Born on July 9, 1904, in Midvale, Utah, she grew up as a Mormon. When she was three years old, she had a vision of the Blessed Mother, although she did not yet know it was her.
According to the San Francisco Archdiocese magazine, on the day of her wedding, she disagreed with the declarations of God and rituals, so she turned away from being a Mormon.
Months later, she was sick while listening to the radio when the program “The Catholic Hour” came on.
Because of what was said on the broadcast, she realized that the Virgin Mary was who she saw as a child.
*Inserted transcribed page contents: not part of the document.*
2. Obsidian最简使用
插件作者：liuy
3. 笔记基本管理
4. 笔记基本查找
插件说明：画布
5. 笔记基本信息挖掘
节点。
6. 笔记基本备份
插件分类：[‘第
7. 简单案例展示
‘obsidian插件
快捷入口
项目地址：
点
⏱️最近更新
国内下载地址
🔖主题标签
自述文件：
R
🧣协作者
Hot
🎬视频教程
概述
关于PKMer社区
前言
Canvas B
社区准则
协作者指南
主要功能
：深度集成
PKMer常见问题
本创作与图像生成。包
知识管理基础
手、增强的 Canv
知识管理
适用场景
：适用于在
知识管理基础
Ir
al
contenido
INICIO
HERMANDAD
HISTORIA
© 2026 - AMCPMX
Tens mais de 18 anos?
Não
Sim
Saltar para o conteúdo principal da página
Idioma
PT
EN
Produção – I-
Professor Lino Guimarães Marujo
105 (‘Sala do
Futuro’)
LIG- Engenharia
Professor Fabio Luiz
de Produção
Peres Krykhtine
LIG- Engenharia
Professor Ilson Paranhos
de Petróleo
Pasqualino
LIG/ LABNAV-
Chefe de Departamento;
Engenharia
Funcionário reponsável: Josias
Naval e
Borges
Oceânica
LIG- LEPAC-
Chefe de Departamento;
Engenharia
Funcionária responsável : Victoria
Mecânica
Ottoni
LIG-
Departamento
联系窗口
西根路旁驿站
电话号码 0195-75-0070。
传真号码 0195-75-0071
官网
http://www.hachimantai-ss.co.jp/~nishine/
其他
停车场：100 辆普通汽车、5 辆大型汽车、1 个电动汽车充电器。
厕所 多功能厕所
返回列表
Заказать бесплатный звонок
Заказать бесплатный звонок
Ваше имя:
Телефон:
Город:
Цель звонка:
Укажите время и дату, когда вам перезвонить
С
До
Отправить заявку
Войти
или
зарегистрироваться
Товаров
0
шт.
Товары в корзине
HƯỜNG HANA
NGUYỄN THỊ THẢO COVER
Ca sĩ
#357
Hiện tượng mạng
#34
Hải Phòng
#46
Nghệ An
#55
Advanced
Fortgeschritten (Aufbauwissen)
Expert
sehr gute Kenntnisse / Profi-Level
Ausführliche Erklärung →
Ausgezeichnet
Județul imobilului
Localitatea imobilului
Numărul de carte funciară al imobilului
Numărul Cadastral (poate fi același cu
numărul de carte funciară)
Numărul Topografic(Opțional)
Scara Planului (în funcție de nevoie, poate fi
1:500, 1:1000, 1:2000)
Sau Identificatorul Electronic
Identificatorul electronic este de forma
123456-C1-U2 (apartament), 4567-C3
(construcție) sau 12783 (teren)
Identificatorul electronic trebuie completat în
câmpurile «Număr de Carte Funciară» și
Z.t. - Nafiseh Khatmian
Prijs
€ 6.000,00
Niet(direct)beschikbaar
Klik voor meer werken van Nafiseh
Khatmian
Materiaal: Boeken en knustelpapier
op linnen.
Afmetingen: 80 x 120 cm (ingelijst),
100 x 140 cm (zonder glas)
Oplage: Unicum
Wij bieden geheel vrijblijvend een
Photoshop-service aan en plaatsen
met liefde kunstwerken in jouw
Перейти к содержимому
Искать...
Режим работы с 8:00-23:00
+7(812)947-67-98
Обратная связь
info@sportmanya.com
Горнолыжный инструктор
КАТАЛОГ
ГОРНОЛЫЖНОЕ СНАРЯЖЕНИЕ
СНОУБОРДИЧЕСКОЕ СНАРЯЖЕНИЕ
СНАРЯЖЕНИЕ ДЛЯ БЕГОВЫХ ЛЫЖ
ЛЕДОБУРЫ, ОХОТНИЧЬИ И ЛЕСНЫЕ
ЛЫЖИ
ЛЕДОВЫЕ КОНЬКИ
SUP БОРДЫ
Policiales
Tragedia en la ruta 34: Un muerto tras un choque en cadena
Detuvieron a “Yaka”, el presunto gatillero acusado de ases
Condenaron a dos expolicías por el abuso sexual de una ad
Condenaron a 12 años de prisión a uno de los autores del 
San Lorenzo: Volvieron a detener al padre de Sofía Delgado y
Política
This inspired her to contact St. Joseph Catholic Church and to convert to Catholicism.
She went on to write more than 3,000 pages of her spiritual encounters and spent hours at a typewriter detailing the stories
she received during her ecstasies. She became further committed to her work in 1938 before residing in California a few years later.
She died of stomach cancer at the age of 52 on March 30, 1957.
Danielle Jow, the Religious Studies Department Chair, said, “Her witness demonstrates that we can do ‘small things with great love’ as St. Theresa of Calcutta said, and God blesses this love by drawing us even closer to Him and his Love, even if that Love bears great suffering through the miracle of the Stigmata, her cancer, and her ultimate death.”
For over a decade, her life continues to be analyzed to determine whether or not she is worthy of sainthood.
In 2012, she passed the local ecclesial examination by the Monterey Diocese, which is where she worshiped.
On Nov. 16, 2022, the U.S. Conference of Catholic Bishops voted to begin the beatification and canonization process.
She completed the U.S. leg of her journey to sainthood with closing canonical rites at the diocesan level at San Carlos Cathedral in Monterey Bay.
On April 20, 2023, the American-approved documentation was approved in the Dicastery for the Causes of Saints, which oversees canonization, in Rome to start the Vatican phase of investigation.
Jerard Loyola ’26, a member of the CORE team, a religious organization on campus in charge of organizing service drives, said, “The Church’s process to sainthood gives us a strong idea of what makes a person a saint and what distinguishes them from other people.”